5 Ways Brokers Can Guide Clients Through the Benefits Wilderness
April 21, 2021
The landscape of employee benefits can seem like a vast wilderness to your clients. Many don't know where to start looking for benefits packages. They do not know what to look for. Some are fearful that moving in one direction means missing out on better options in another. As a broker, one of your jobs is to guide your clients through the wilderness.
A good way to think of it is to imagine being a guide during the great western migration. Your clients have a general idea of where they want to go, but they lack specifics. You know how to get them to their destinations while avoiding pitfalls along the way.
Below are five ways you can guide clients through the wilderness. Bear in mind that as a broker, what you do is decidedly different from what an agent does. Insurance agents represent carriers and their needs. Benefits brokers invest themselves in the needs of their clients, becoming actual partners in securing the best benefits packages.

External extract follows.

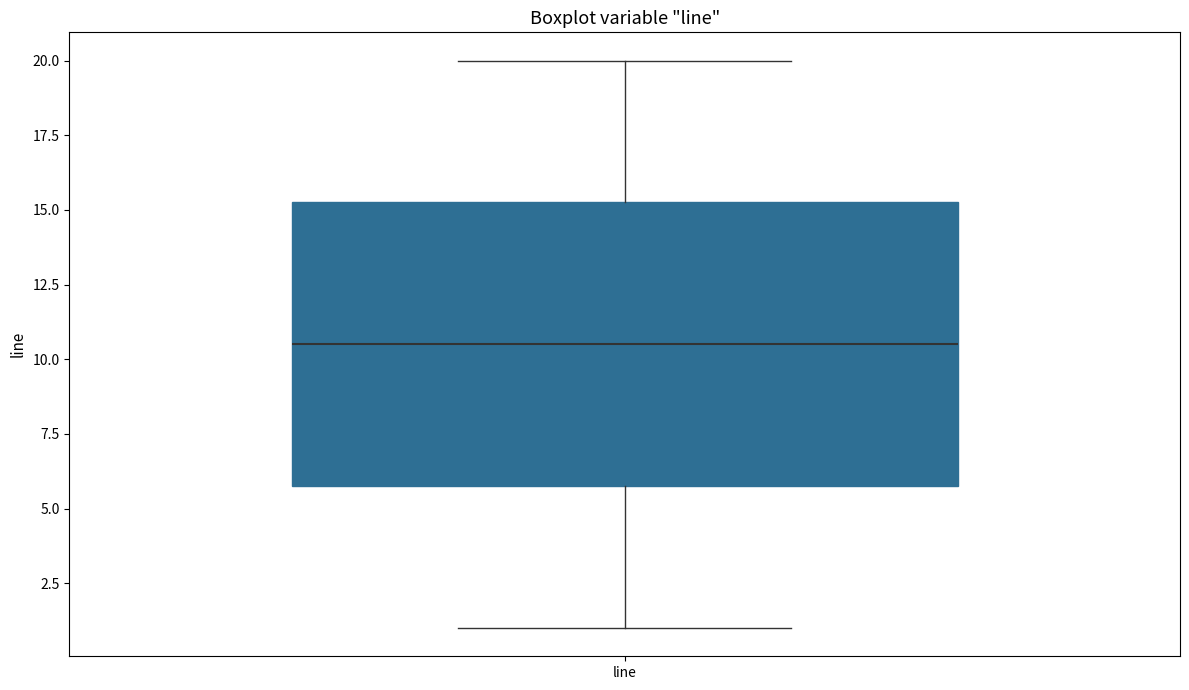

Read this box plot against the y-axis: the position of the median line, the range covered by the box, and the ends of both whiskers. The values are not printed on the chart, so give them approximately, as read against the axis.

median 10.5, box 6.0 to 15.5, whiskers 1.0 to 20.0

One of the best things you can do for your clients is build a knowledge database. It doesn't have to be a literal database stored digitally in the cloud; it can be any collection of data in whatever format is most relevant to your clients. The point is to give your clients a full library of reference material capable of answering their questions when you aren't immediately available. A knowledge database should be easily accessible by all your clients. Do not make them jump through hoops to get information.
Most of the online information relating to insurance plans, product portfolios, etc. is overly broad by design. Carriers and brokers don't want to get too specific because not every detail applies to every client. Still, you should make a point of providing targeted information to your clients. Anything that might be specific to their industry, workforce, etc. should be compiled and delivered to them.
It goes without saying that brokers should be providing clients with regular updates about current benefits, future possibilities, proposed changes, etc. This can be done in any number of ways. A weekly or monthly newsletter is but one possibility. Sending a newsletter out every month keeps clients in the loop and proactively answers questions. Most importantly, being kept informed makes clients feel more confident in the decisions they make.
Your clients need to have some sort of direction well in advance of annual renewal. Going into renewal without a sense of direction is a recipe for disaster. How do you avoid such disasters? By providing regular client assessments. Once or twice a year, sit down with each of your clients and assess where they stand. Discuss whether or not current benefits are working for them. Talk about future growth plans, or even plans to downsize. Regular assessments make it easier to recommend products and services in advance.
Finally, your clients expect you to be the expert in all things insurance and benefits. Your job is to become that expert. Make a point of learning absolutely everything you can about the products and services in your portfolio. Pay attention to the news; keep track of regulatory and legislative changes; take the time to understand current events and how they affect employee benefits.
A good guide is a competent, knowledgeable guide who knows how to pass information along to clients. Your skills as a guide will ultimately determine your success as a broker. Remember that.